Better investment returns and higher interest rates would boost NYSUT’s numbers, but another economic downturn and/or future inflation would presumably have the opposite effect. Downplaying net assets of negative $413 million may be necessary to keep up public confidence, but it is instructive to compare NYSUT’s characterization of its negative net assets with the way a union with favorable net assets characterizes them.
We need look no further than one of NYSUT’s parent unions. Last year, the National Education Association’s net assets were nearly $300 million. “One important indicator of an organization’s financial strength is its net assets,” NEA’s secretary-treasurer reported. “Net assets should be a positive balance, sufficient to support future growth and stabilize an organization in troubled times.”

NYSUT fails on all three counts.
Its long-term debt might be manageable if it were handling current assets responsibly, but the union has been running deficits annually for nearly a decade, resulting in an accumulated debt of $144 million.
To be clear, that’s not a projection — it’s what spending more than you bring since 2007–2008 looks like.
Privately at least, NYSUT officers recognize the danger. Last year, Rick Karlin of the Albany Times Union reported on an internal NYSUT memo that warned the union’s pension reserves could be depleted in five years.
With elections approaching, activists are taking notice. NYSUT’s officers dismiss critics outside the union, but it’s difficult to marginalize Harris Lirtzman, whose credentials both as a labor advocate and in the financial world are unique and seemingly impeccable.
Lirtzman became a New York City teacher late in life, after a long career at Merrill Lynch and the New York City Comptroller’s Office, rising to the position of deputy comptroller for administration. As a teacher, Lirtzman was profiled in The New York Times for blowing the whistle on violations of the state’s special education regulations, charges for which he was ultimately vindicated.
Lirtzman has taken a special interest in NYSUT’s finances. In a letter to New York City education blogger Norm Scott, he described its situation bluntly, charging that it used member dues to pay overdue debts.
“NYSUT is a Ponzi scheme,” he said. “So long as the cash keeps moving from dues-paying members to NYSUT to the AFT to the UFT and back around it can keep its doors open.”
But he suggested that if the flow of dues slows for any reason, the structure collapses. “No one ever suspected that the cash could stop,” he said. “But it will stop and soon.”
Lirtzman explained in layman’s terms the two ways to fund a retirement system. “You can either make arrangements to pay for those commitments by funding them over time and investing those funds to earn more money,” he wrote. “Or you can take cash that comes in today from member dues and use it to pay the benefits you owe your current and retired employees. The first way is prudent but can be expensive. The second way can work but only if everything plays out the way you hope.”

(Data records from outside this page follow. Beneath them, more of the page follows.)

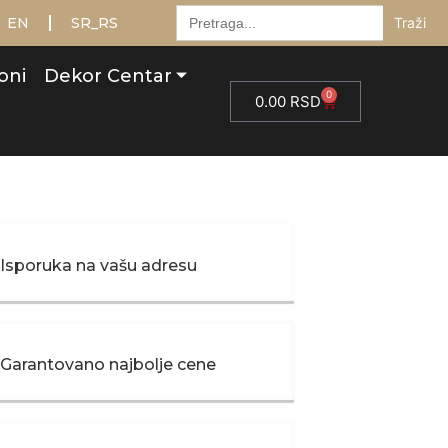
Тражити:
EN
SR_RS
oni
Dekor Centar
0
0.00
RSD
Isporuka na vašu adresu
Garantovano najbolje cene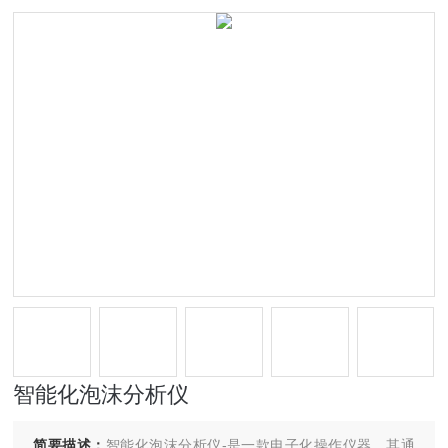
智能化泡沫分析仪
简要描述：
智能化泡沫分析仪-是一款电子化操作仪器，其通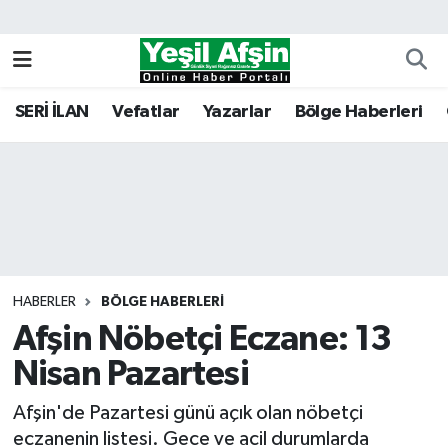
Vefatlar
Kahramanmaraş Nöbetçi Eczaneler
SERİ İLAN
Vefatlar
Yazarlar
Bölge Haberleri
Kahramanmaraş Hava Durumu
Kahramanmaraş Namaz Vakitleri
Kahramanmaraş Trafik Yoğunluk Haritası
Süper Lig Puan Durumu ve Fikstür
HABERLER
BÖLGE HABERLERI
Afşin Nöbetçi Eczane: 13
Tüm Manşetler
Nisan Pazartesi
Son Dakika Haberleri
Afşin'de Pazartesi günü açık olan nöbetçi
Haber Arşivi
eczanenin listesi. Gece ve acil durumlarda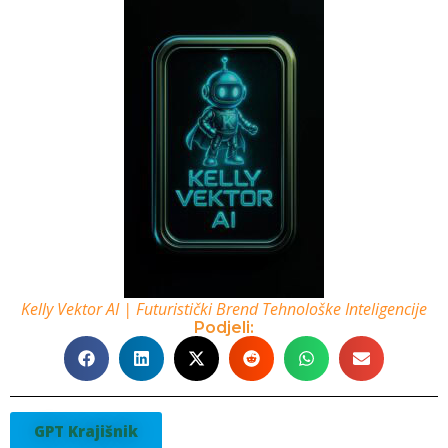
Kelly Vektor AI | Futuristički Brend Tehnološke Inteligencije
Podjeli:
GPT Krajišnik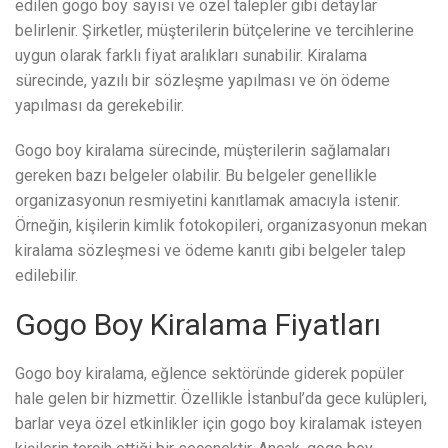
edilen gogo boy sayısı ve özel talepler gibi detaylar
belirlenir. Şirketler, müşterilerin bütçelerine ve tercihlerine
uygun olarak farklı fiyat aralıkları sunabilir. Kiralama
sürecinde, yazılı bir sözleşme yapılması ve ön ödeme
yapılması da gerekebilir.
Gogo boy kiralama sürecinde, müşterilerin sağlamaları
gereken bazı belgeler olabilir. Bu belgeler genellikle
organizasyonun resmiyetini kanıtlamak amacıyla istenir.
Örneğin, kişilerin kimlik fotokopileri, organizasyonun mekan
kiralama sözleşmesi ve ödeme kanıtı gibi belgeler talep
edilebilir.
Gogo Boy Kiralama Fiyatları
Gogo boy kiralama, eğlence sektöründe giderek popüler
hale gelen bir hizmettir. Özellikle İstanbul’da gece kulüpleri,
barlar veya özel etkinlikler için gogo boy kiralamak isteyen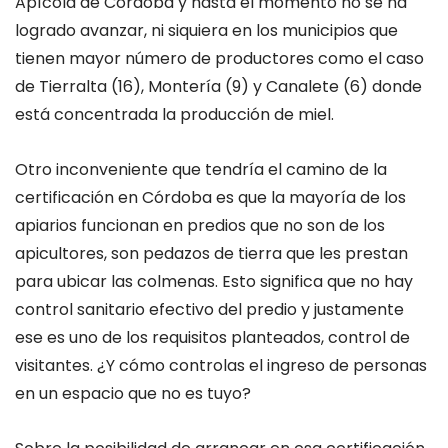
Apícola de Córdoba y hasta el momento no se ha
logrado avanzar, ni siquiera en los municipios que
tienen mayor número de productores como el caso
de Tierralta (16), Montería (9) y Canalete (6) donde
está concentrada la producción de miel.
Otro inconveniente que tendría el camino de la
certificación en Córdoba es que la mayoría de los
apiarios funcionan en predios que no son de los
apicultores, son pedazos de tierra que les prestan
para ubicar las colmenas. Esto significa que no hay
control sanitario efectivo del predio y justamente
ese es uno de los requisitos planteados, control de
visitantes. ¿Y cómo controlas el ingreso de personas
en un espacio que no es tuyo?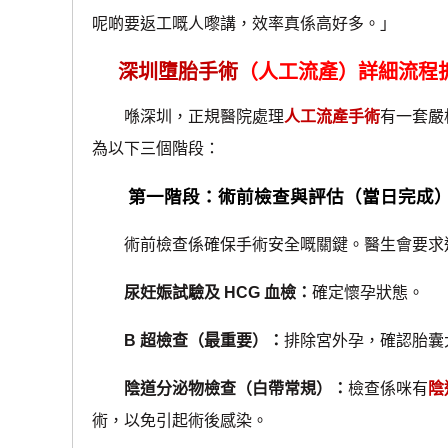
呢啲要返工嘅人嚟講，效率真係高好多。」
深圳墮胎手術
（人工流產）詳細流程
喺深圳，正規醫院處理
人工流產手術
有一套嚴
為以下三個階段：
第一階段：術前檢查與評估（當日完成
術前檢查係確保手術安全嘅關鍵。醫生會要求
尿妊娠試驗及 HCG 血檢：
確定懷孕狀態。
B 超檢查（最重要）：
排除宮外孕，確認胎囊
陰道分泌物檢查（白帶常規）：
檢查係咪有
陰
術，以免引起術後感染。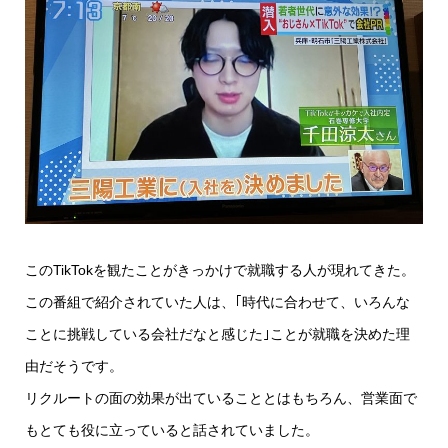
このTikTokを観たことがきっかけで就職する人が現れてきた。
この番組で紹介されていた人は、｢時代に合わせて、いろんな
ことに挑戦している会社だなと感じた｣ことが就職を決めた理
由だそうです。
リクルートの面の効果が出ていることとはもちろん、営業面で
もとても役に立っていると話されていました。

In this scenario, a Friedrichs-type court action that results in an end to agency fees (paid by non-member teachers who benefit from collective bargaining) or an economic downturn that forces downsizing of school staffs could create a crisis.
Lirtzman thinks drastic action is necessary. “We can keep the worst of this from happening if we take the time, now, to understand how badly NYSUT is managed, how terribly our money is being misused and how much we will lose if we don’t act,” he wrote. “I hope that the political strategy [voting out incumbent NYSUT leaders] works in the long run. I’m afraid that we don’t have the long run to find out.”
As The New York Times suggested in that profile, “Perhaps it pays to heed Harris Lirtzman.”